You can’t help but feel the rub of the first world chafing against the ancient in the Oriente, Ecuador’s Amazon Basin. Consider the Tagaeri and Taromenani, who refuse all contact with the modern world but inhabit the same forest where oil exploitation grows day by day. These worlds will one day meet. The Oriente is an intense place with clenching stakes for everyone involved. Its earliest inhabitants lobbed heads for it, and politicians, colonists, environmentalists, indigenous groups and big industry continue the battle today.
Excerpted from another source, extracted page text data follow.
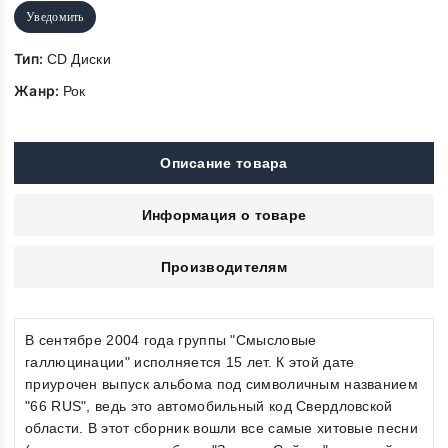
Уведомить
Тип:
CD Диски
Жанр:
Рок
Описание товара
Информация о товаре
Производителям
В сентябре 2004 года группы "Смысловые
галлюцинации" исполняется 15 лет. К этой дате
приурочен выпуск альбома под символичным названием
"66 RUS", ведь это автомобильный код Свердловской
области. В этот сборник вошли все самые хитовые песни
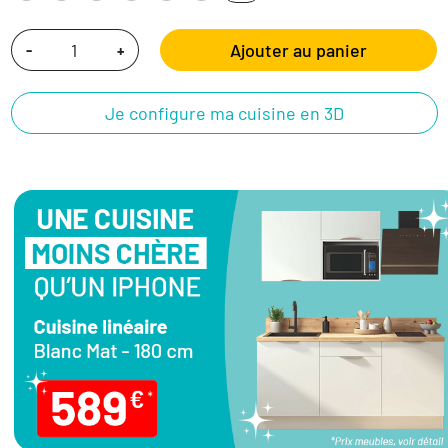
Ajouter au panier
-
+
Je configure ma cuisine en 3D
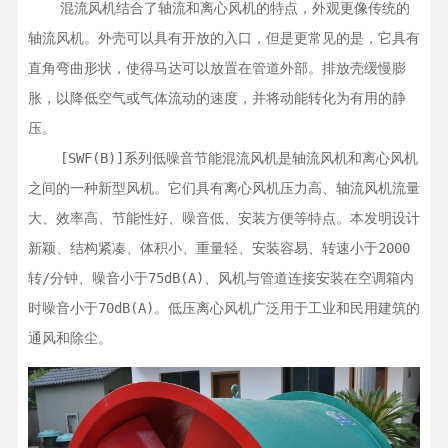
    混流风机结合了轴流和离心风机的特点，外观更像传统的
轴流风机。外壳可以具有开放的入口，但是更常见的是，它具有
直角弯曲形状，使得马达可以放置在管道外部。排放壳缓慢膨
胀，以降低空气或气体流动的速度，并将动能转化为有用的静
压。

    [SWF(B)]系列低噪音节能混流风机是轴流风机和离心风机
之间的一种新型风机。它们具有离心风机压力高、轴流风机流量
大、效率高、节能性好、噪音低、安装方便等特点。本发明设计
新颖、结构紧凑、体积小、重量轻、安装容易、转速小于2000
转/分钟、噪音小于75dB(A)、风机与管道连接安装在空调箱内
时噪音小于70dB(A)。低压离心风机广泛用于工业和民用建筑的
通风和除尘。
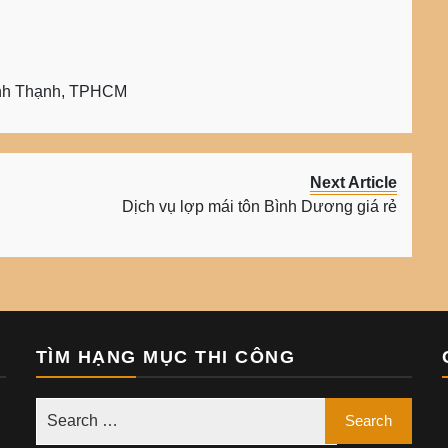
ình Thạnh, TPHCM
Next Article
Dịch vụ lợp mái tôn Bình Dương giá rẻ
TÌM HẠNG MỤC THI CÔNG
For visitors the pull is mega-biodiversity. Beyond the cloud forests of the eastern Andean foothills, it’s all rain forest, home to 50% of Ecuador’s mammals, 5% of the earth’s plant species and prolific bird life. Slip on your rubber boots to tread its forested hills, wetland marshes, big rivers and black-water lagoons. You’ll be sharing real estate with tapirs, manatees, freshwater dolphins, anacondas, caimans, monkeys, sloths, peccaries and seldom-seen jaguars.

Equally fascinating is the human geography of the Oriente. The Achuar, Cofan, Huaorani, Quichua, Secoya, Shuar, Siona and Zaparo all call it home. These ancient cultures joined the 20th century at rocket speed, when, in the 1960s, oil exploration threw roads and colonists into areas few explorers reached. Ecuador’s native population is a panorama as diverse and discordant as any modern population. Adaptation has not made their history or cultures any less interesting.